Task description: An exact transcription of every entry is required, with the images left out.

*** Dataset extract Section Begins ***

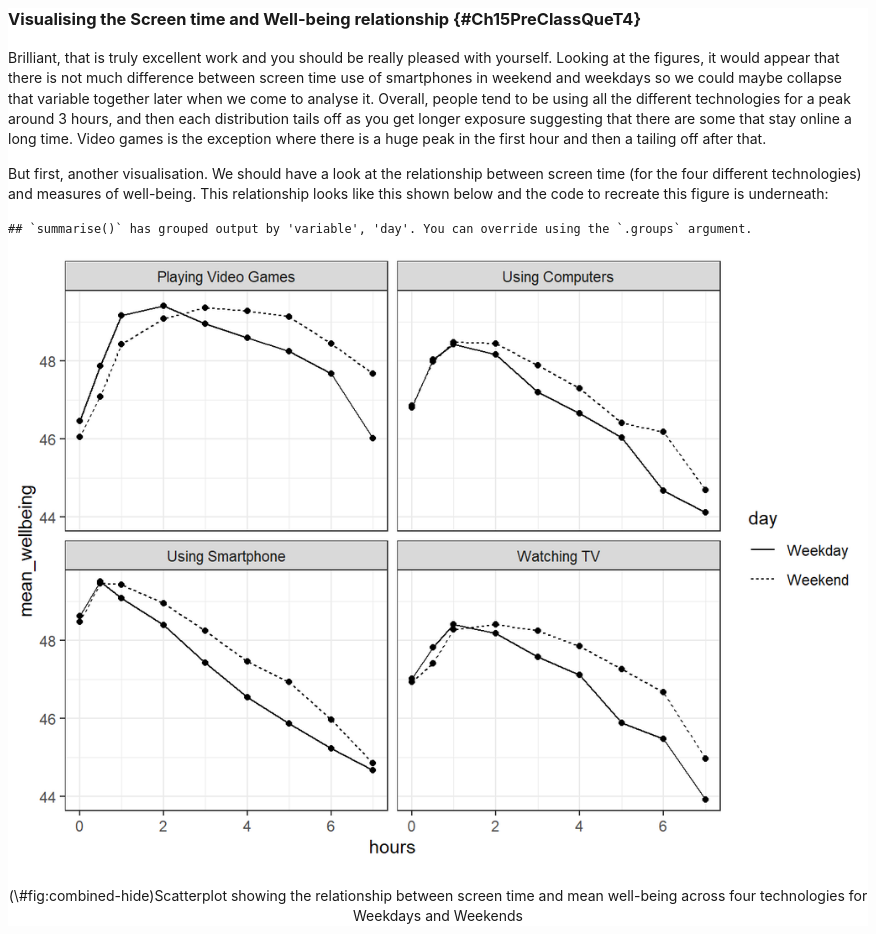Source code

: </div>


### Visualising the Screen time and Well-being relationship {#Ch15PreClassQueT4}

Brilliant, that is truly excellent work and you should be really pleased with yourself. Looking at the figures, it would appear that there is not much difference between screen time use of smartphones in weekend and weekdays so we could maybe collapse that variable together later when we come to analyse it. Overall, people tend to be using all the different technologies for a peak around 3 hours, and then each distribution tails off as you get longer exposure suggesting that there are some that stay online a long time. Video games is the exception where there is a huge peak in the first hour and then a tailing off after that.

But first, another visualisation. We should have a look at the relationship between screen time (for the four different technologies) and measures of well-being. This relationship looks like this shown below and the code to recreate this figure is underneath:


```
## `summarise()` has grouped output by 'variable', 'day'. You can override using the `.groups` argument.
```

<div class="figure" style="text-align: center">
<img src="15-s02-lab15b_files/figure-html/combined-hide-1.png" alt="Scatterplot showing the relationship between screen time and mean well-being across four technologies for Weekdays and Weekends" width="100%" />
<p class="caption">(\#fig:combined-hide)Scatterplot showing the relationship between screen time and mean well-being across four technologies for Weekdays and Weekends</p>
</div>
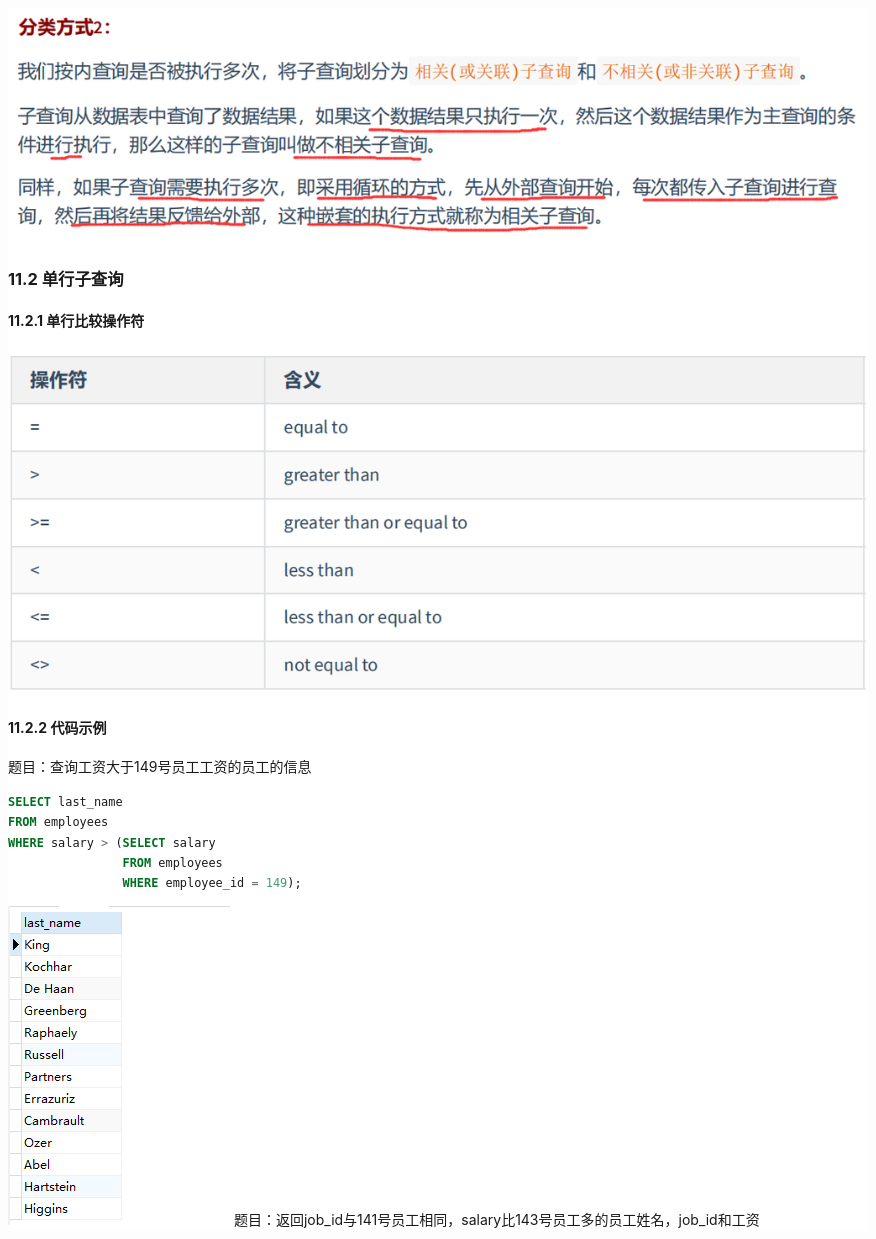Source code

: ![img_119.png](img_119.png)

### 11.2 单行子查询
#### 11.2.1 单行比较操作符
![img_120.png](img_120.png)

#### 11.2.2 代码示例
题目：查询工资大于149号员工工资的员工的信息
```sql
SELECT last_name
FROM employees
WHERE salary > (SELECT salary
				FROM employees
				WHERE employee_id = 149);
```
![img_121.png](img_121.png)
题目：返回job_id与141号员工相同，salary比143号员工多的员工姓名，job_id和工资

*** Dataset extract Section Ends ***

Written reply:
Source code

: </div>


### Visualising the Screen time and Well-being relationship {#Ch15PreClassQueT4}

Brilliant, that is truly excellent work and you should be really pleased with yourself. Looking at the figures, it would appear that there is not much difference between screen time use of smartphones in weekend and weekdays so we could maybe collapse that variable together later when we come to analyse it. Overall, people tend to be using all the different technologies for a peak around 3 hours, and then each distribution tails off as you get longer exposure suggesting that there are some that stay online a long time. Video games is the exception where there is a huge peak in the first hour and then a tailing off after that.

But first, another visualisation. We should have a look at the relationship between screen time (for the four different technologies) and measures of well-being. This relationship looks like this shown below and the code to recreate this figure is underneath:


```
## `summarise()` has grouped output by 'variable', 'day'. You can override using the `.groups` argument.
```

<div class="figure" style="text-align: center">
<img src="15-s02-lab15b_files/figure-html/combined-hide-1.png" alt="Scatterplot showing the relationship between screen time and mean well-being across four technologies for Weekdays and Weekends" width="100%" />
<p class="caption">(\#fig:combined-hide)Scatterplot showing the relationship between screen time and mean well-being across four technologies for Weekdays and Weekends</p>
</div>
Source code

: ![img_119.png](img_119.png)

### 11.2 单行子查询
#### 11.2.1 单行比较操作符
![img_120.png](img_120.png)

#### 11.2.2 代码示例
题目：查询工资大于149号员工工资的员工的信息
```sql
SELECT last_name
FROM employees
WHERE salary > (SELECT salary
				FROM employees
				WHERE employee_id = 149);
```
![img_121.png](img_121.png)
题目：返回job_id与141号员工相同，salary比143号员工多的员工姓名，job_id和工资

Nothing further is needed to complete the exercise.